Sie: „Ok, Liebling, da hast du bestimmt recht! Zu sich selbst: Und beige wirds dann ja von ganz allein…“

Vorhang.

________

Nachspiel:

IMGP988550 Jahre später:

Badezimmer und Haus haben den Kalten Krieg nicht zuletzt dank der zusätzlichen tragenden Trennwand im Bad überstanden, das Badezimmer ist nahezu unverändert, das Bidet unbenutzt und quasi wie neu. Wie der Katalog versprochen hatte, hält die Plastikmatte ewig und die Hoffnung auf beige Wände hat sich mehr als erfüllt, auch dank der gelben Lampen. Die eingearbeiteten Zahnpastaspritzer verbergen notdürftig, dass die Plastikpanele nicht sauber zu kriegen sind.
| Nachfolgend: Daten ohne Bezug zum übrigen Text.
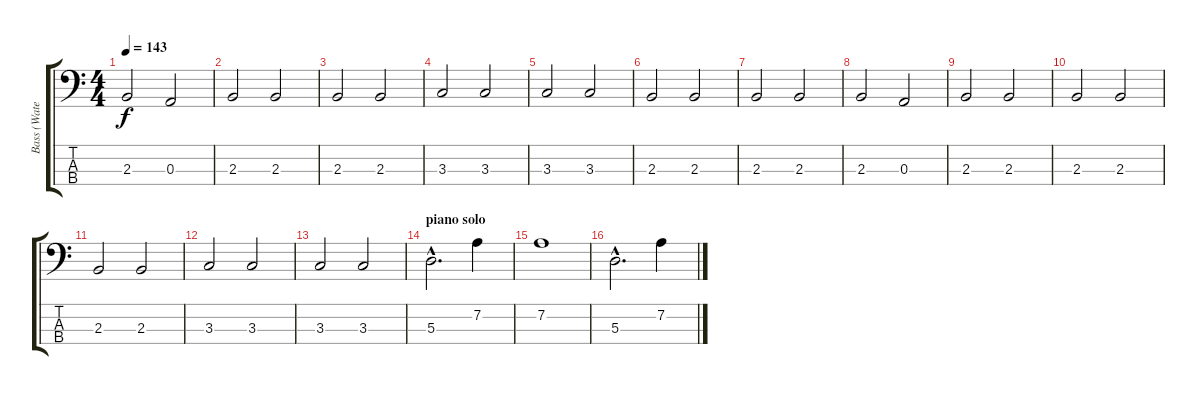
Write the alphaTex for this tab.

\track ("Bass (Waters)" "Bass (Wate") {instrument electricbassfinger}
\staff {score tabs}
\tuning (G2 D2 A1 E1) {hide}
\ts (4 4)
\tempo 143
\clef f4
\ks c
2.3.2{dy f} 0.3.2 |
2.3.2 2.3.2 |
2.3.2 2.3.2 |
3.3.2 3.3.2 |
3.3.2 3.3.2 |
2.3.2 2.3.2 |
2.3.2 2.3.2 |
2.3.2 0.3.2 |
2.3.2 2.3.2 |
2.3.2 2.3.2 |
2.3.2 2.3.2 |
3.3.2 3.3.2 |
3.3.2 3.3.2 |
\section ("" "piano solo")
5.3{hac}.2{d} 7.2.4 |
7.2.1 |
5.3{hac}.2{d} 7.2.4
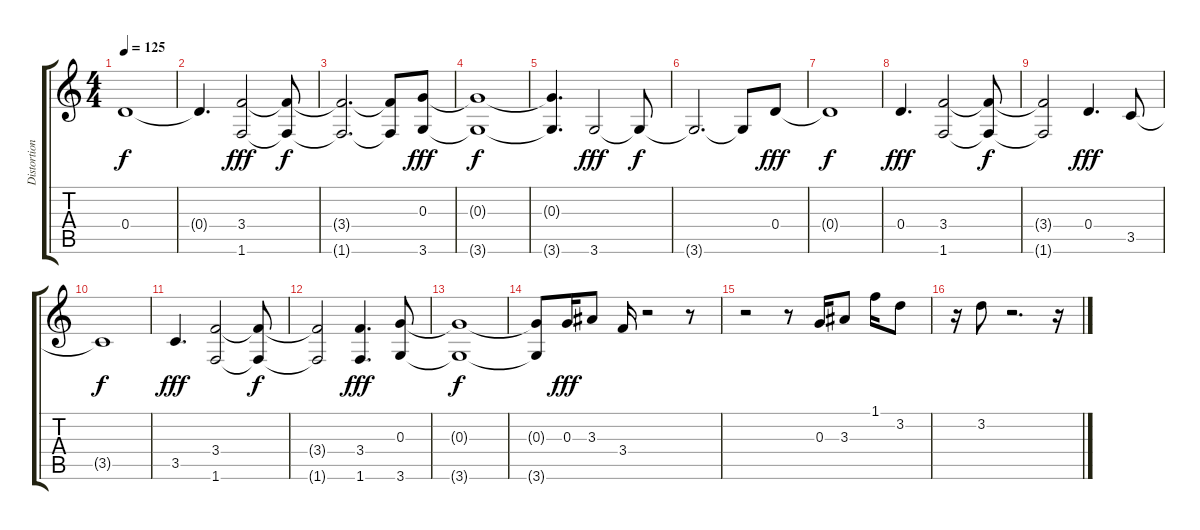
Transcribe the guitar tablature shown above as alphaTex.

\track ("Distortion Guitar" "Distortion") {instrument distortionguitar}
\staff {score tabs}
\tuning (E4 B3 G3 D3 A2 E2) {hide}
\ts (4 4)
\tempo 125
\clef g2
\ks c
0.4{t}.1{dy f} |
0.4{t}.4{d} (3.4 1.6).2{dy fff} (3.4{t} 1.6{t}).8{dy f} |
(3.4{t} 1.6{t}).2{d} (3.4{t} 1.6{t}).8 (0.3 3.6).8{dy fff} |
(0.3{t} 3.6{t}).1{dy f} |
(0.3{t} 3.6{t}).4{d} 3.6.2{dy fff} 3.6{t}.8{dy f} |
3.6{t}.2{d} 3.6{t}.8 0.4.8{dy fff} |
0.4{t}.1{dy f} |
0.4.4{d dy fff} (3.4 1.6).2 (3.4{t} 1.6{t}).8{dy f} |
(3.4{t} 1.6{t}).2 0.4.4{d dy fff} 3.5.8 |
3.5{t}.1{dy f} |
3.5.4{d dy fff} (3.4 1.6).2 (3.4{t} 1.6{t}).8{dy f} |
(3.4{t} 1.6{t}).2 (3.4 1.6).4{d dy fff} (0.3 3.6).8 |
(0.3{t} 3.6{t}).1{dy f} |
(0.3{t} 3.6{t}).8 0.3.16{dy fff} 3.3.8 3.4.16 r.2 r.8 |
r.2 r.8 0.3.16 3.3.8 1.1.16 3.2.8 |
r.16 3.2.8 r.2{d} r.16
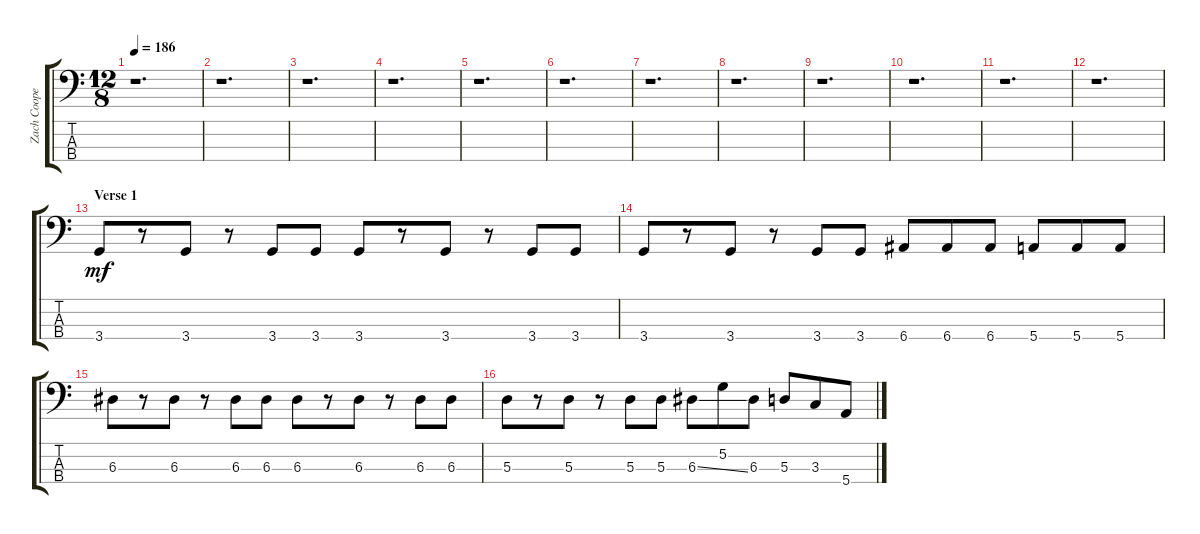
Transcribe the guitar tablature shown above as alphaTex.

\track ("Zach Cooper" "Zach Coope") {instrument electricbassfinger}
\staff {score tabs}
\tuning (G2 D2 A1 E1) {hide}
\ts (12 8)
\tempo 186
\clef f4
\ks c
r.1{d dy mf} |
r.1{d} |
r.1{d} |
r.1{d} |
r.1{d} |
r.1{d} |
r.1{d} |
r.1{d} |
r.1{d} |
r.1{d} |
r.1{d} |
r.1{d} |
\section ("" "Verse 1")
3.4.8 r.8 3.4.8 r.8 3.4.8 3.4.8 3.4.8 r.8 3.4.8 r.8 3.4.8 3.4.8 |
3.4.8 r.8 3.4.8 r.8 3.4.8 3.4.8 6.4.8 6.4.8 6.4.8 5.4.8 5.4.8 5.4.8 |
6.3.8 r.8 6.3.8 r.8 6.3.8 6.3.8 6.3.8 r.8 6.3.8 r.8 6.3.8 6.3.8 |
5.3.8 r.8 5.3.8 r.8 5.3.8 5.3.8 6.3{ss}.8 5.2.8 6.3.8 5.3.8 3.3.8 5.4.8
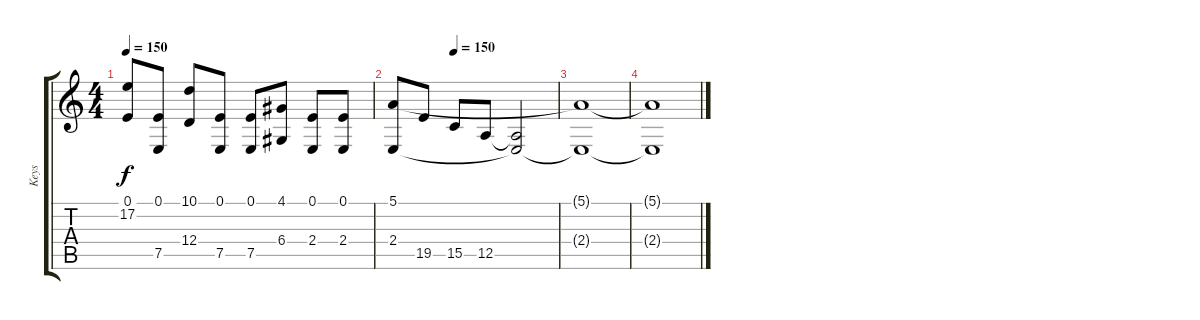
\track ("Keys" "Keys") {instrument fx8scifi}
\staff {score tabs}
\tuning (E4 B3 G3 D3 A2 E2) {hide}
\ts (4 4)
\tempo 150
\clef g2
\ks c
(0.1 17.2).8{dy f} (0.1 7.5).8 (10.1 12.4).8 (0.1 7.5).8 (0.1 7.5).8 (4.1 6.4).8 (0.1 2.4).8 (0.1 2.4).8 |
\tempo (150 0.375)
(5.1 2.4).8 19.5.8 15.5.8 12.5.8 (2.4{t} 12.5{t}).2 |
(5.1{t} 2.4{t}).1 |
(5.1{t} 2.4{t}).1
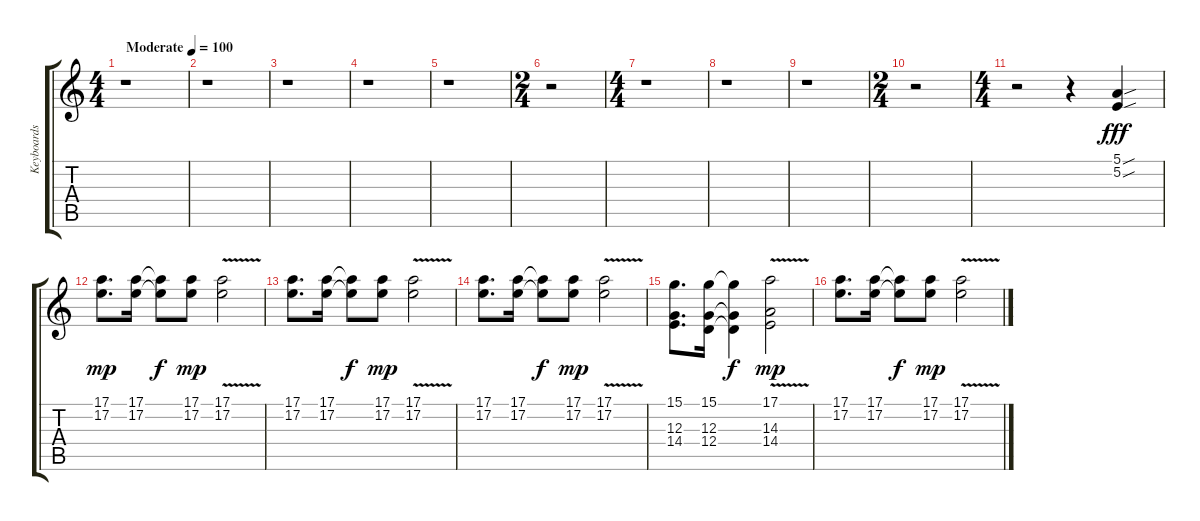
\track ("Keyboards" "Keyboards") {instrument rockorgan}
\staff {score tabs}
\tuning (E4 B3 G3 D3 A2 E2) {hide}
\ts (4 4)
\tempo (100 "Moderate")
\clef g2
\ks aminor
r.1{dy fff instrument rockorgan} |
\ks c
r.1 |
r.1 |
r.1 |
r.1 |
\ts (2 4)
r.2 |
\ts (4 4)
r.1 |
r.1 |
r.1 |
\ts (2 4)
r.2 |
\ts (4 4)
r.2 r.4 (5.1{sou} 5.2{sou}).4 |
(17.1 17.2).8{d dy mp} (17.1 17.2).16 (17.1{t} 17.2{t}).8{dy f} (17.1 17.2).8{dy mp} (17.1 17.2{v}).2 |
(17.1 17.2).8{d} (17.1 17.2).16 (17.1{t} 17.2{t}).8{dy f} (17.1 17.2).8{dy mp} (17.1 17.2{v}).2 |
(17.1 17.2).8{d} (17.1 17.2).16 (17.1{t} 17.2{t}).8{dy f} (17.1 17.2).8{dy mp} (17.1 17.2{v}).2 |
(15.1 12.3 14.4).8{d} (15.1 12.3 12.4).16 (15.1{t} 12.3{t} 12.4{t}).4{dy f} (17.1 14.3{v} 14.4).2{dy mp} |
(17.1 17.2).8{d} (17.1 17.2).16 (17.1{t} 17.2{t}).8{dy f} (17.1 17.2).8{dy mp} (17.1 17.2{v}).2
Unter der Badewanne ist putzen quasi unmöglich, die neuen Besitzer nehmen dazu die Katze.

Das (fast noch) frisch vermählte Paar, das das Haus gerade gekauft hat, wälzt Onlinekataloge mit Badezimmermöbeln, kämpft sich durch Badezimmerausstellungen und Fliesenstudios. Die Geschichte wiederholt sich…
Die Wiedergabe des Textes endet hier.